→ WHAT THE EXERCISE ASKS: Copy out the part of the records that starts at their first line and ends with the line containing "quartz fumé", keeping every line identical to the original.

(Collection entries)
'''
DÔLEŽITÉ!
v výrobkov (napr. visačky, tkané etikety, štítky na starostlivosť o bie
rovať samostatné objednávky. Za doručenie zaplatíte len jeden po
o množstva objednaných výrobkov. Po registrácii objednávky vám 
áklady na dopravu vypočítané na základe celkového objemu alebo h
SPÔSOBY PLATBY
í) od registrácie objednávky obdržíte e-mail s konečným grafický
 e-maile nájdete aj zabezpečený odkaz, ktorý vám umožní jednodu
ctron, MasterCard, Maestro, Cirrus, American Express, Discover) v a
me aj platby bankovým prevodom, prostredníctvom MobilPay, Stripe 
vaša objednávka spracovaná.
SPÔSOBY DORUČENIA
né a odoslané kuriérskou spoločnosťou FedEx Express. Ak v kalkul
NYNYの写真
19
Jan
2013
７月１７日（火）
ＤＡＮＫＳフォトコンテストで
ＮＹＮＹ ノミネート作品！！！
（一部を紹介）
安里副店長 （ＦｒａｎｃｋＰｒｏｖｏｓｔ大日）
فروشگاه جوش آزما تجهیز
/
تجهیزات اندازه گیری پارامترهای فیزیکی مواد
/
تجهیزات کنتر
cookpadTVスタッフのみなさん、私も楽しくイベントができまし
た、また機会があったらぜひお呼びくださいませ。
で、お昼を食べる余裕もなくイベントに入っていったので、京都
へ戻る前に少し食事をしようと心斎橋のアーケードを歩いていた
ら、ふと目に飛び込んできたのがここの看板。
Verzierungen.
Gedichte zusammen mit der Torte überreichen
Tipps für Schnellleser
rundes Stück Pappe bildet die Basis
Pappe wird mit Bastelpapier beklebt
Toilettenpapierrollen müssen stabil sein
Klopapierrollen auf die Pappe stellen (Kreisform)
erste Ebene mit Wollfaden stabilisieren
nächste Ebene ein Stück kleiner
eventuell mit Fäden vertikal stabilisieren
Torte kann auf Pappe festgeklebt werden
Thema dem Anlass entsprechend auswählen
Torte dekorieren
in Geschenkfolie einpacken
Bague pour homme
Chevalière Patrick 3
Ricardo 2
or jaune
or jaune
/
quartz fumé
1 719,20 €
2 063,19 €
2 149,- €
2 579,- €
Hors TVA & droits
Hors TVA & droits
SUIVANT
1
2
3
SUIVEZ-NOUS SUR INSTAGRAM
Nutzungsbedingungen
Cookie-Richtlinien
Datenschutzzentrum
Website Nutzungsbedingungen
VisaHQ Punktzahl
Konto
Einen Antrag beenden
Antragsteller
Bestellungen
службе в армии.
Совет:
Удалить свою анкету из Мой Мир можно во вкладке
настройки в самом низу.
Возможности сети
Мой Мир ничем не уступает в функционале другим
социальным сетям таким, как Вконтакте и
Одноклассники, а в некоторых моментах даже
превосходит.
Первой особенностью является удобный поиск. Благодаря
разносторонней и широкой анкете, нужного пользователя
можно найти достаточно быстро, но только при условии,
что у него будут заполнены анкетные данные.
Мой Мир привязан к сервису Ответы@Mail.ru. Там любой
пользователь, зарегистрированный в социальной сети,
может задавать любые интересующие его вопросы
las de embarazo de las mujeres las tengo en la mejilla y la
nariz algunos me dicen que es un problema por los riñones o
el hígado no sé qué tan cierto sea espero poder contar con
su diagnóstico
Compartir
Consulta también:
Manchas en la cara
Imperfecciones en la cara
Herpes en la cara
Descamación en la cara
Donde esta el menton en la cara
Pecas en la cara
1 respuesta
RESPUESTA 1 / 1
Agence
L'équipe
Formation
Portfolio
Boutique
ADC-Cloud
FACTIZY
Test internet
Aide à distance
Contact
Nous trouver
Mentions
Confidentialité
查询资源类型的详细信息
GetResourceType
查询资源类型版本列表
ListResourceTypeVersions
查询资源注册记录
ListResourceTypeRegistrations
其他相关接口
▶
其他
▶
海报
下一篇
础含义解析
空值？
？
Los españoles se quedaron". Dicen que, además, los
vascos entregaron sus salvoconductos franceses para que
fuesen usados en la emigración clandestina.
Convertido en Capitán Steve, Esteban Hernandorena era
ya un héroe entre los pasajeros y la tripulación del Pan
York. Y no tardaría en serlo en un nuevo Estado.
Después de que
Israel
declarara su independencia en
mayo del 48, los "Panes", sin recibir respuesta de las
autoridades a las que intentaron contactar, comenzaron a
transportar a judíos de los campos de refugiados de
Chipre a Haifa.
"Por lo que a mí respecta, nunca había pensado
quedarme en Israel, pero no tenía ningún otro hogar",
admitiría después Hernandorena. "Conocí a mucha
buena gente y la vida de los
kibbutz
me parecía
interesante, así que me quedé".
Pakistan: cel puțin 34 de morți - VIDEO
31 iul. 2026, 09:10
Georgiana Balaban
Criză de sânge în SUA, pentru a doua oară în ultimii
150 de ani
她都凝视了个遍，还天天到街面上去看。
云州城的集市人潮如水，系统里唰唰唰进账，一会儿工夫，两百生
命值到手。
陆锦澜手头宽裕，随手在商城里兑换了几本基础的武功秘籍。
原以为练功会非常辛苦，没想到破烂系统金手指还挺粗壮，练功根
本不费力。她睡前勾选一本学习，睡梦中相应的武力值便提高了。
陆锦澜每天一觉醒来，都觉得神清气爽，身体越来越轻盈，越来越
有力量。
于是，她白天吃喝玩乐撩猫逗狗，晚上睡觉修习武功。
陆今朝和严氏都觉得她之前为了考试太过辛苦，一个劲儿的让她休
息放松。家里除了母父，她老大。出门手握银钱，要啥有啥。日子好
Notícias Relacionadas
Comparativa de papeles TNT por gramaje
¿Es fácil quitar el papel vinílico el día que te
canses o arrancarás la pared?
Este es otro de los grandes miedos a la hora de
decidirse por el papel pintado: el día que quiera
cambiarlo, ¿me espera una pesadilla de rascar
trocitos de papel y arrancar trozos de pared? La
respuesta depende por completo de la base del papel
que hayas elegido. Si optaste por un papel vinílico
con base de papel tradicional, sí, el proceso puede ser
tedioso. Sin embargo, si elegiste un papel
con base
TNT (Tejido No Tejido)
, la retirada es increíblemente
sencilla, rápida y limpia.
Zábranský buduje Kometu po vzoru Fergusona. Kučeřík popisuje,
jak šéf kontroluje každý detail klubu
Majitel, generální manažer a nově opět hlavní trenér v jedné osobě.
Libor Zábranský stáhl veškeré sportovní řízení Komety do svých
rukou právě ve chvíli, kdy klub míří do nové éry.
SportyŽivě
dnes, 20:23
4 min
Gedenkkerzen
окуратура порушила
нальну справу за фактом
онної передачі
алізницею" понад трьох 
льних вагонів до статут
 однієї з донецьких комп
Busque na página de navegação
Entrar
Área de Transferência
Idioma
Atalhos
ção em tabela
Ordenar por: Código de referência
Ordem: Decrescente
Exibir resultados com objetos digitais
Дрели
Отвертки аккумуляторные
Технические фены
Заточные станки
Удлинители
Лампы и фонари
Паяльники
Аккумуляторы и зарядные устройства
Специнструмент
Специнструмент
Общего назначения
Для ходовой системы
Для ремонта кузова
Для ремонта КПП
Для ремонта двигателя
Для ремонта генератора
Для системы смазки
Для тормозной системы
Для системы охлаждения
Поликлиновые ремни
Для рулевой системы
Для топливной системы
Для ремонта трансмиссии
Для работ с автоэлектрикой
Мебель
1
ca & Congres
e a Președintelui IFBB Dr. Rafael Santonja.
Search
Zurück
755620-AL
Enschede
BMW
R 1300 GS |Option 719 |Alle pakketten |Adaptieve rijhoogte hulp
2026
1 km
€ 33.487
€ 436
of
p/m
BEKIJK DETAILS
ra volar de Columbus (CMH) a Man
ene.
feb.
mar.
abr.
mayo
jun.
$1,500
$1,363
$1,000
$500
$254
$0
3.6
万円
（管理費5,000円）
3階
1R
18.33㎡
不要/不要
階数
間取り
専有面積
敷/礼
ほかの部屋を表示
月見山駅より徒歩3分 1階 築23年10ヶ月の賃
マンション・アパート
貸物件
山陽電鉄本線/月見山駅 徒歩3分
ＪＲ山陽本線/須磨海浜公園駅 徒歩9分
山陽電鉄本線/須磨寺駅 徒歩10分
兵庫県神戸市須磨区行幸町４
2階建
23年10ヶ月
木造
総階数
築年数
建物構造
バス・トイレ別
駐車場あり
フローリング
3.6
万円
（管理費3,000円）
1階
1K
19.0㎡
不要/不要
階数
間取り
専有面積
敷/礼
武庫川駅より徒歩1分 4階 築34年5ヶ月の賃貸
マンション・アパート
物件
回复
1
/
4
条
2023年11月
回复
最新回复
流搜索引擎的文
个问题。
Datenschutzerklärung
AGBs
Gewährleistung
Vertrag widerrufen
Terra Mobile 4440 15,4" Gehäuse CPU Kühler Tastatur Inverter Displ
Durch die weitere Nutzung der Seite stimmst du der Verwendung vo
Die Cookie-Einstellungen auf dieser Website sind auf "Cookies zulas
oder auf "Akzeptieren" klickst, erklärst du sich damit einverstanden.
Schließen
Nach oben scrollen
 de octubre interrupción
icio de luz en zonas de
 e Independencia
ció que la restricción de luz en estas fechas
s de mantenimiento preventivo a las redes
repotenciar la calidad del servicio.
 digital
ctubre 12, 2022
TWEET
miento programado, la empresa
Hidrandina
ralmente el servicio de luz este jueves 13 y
'''
→ EXERCISE RESPONSE:
DÔLEŽITÉ!
v výrobkov (napr. visačky, tkané etikety, štítky na starostlivosť o bie
rovať samostatné objednávky. Za doručenie zaplatíte len jeden po
o množstva objednaných výrobkov. Po registrácii objednávky vám 
áklady na dopravu vypočítané na základe celkového objemu alebo h
SPÔSOBY PLATBY
í) od registrácie objednávky obdržíte e-mail s konečným grafický
 e-maile nájdete aj zabezpečený odkaz, ktorý vám umožní jednodu
ctron, MasterCard, Maestro, Cirrus, American Express, Discover) v a
me aj platby bankovým prevodom, prostredníctvom MobilPay, Stripe 
vaša objednávka spracovaná.
SPÔSOBY DORUČENIA
né a odoslané kuriérskou spoločnosťou FedEx Express. Ak v kalkul
NYNYの写真
19
Jan
2013
７月１７日（火）
ＤＡＮＫＳフォトコンテストで
ＮＹＮＹ ノミネート作品！！！
（一部を紹介）
安里副店長 （ＦｒａｎｃｋＰｒｏｖｏｓｔ大日）
فروشگاه جوش آزما تجهیز
/
تجهیزات اندازه گیری پارامترهای فیزیکی مواد
/
تجهیزات کنتر
cookpadTVスタッフのみなさん、私も楽しくイベントができまし
た、また機会があったらぜひお呼びくださいませ。
で、お昼を食べる余裕もなくイベントに入っていったので、京都
へ戻る前に少し食事をしようと心斎橋のアーケードを歩いていた
ら、ふと目に飛び込んできたのがここの看板。
Verzierungen.
Gedichte zusammen mit der Torte überreichen
Tipps für Schnellleser
rundes Stück Pappe bildet die Basis
Pappe wird mit Bastelpapier beklebt
Toilettenpapierrollen müssen stabil sein
Klopapierrollen auf die Pappe stellen (Kreisform)
erste Ebene mit Wollfaden stabilisieren
nächste Ebene ein Stück kleiner
eventuell mit Fäden vertikal stabilisieren
Torte kann auf Pappe festgeklebt werden
Thema dem Anlass entsprechend auswählen
Torte dekorieren
in Geschenkfolie einpacken
Bague pour homme
Chevalière Patrick 3
Ricardo 2
or jaune
or jaune
/
quartz fumé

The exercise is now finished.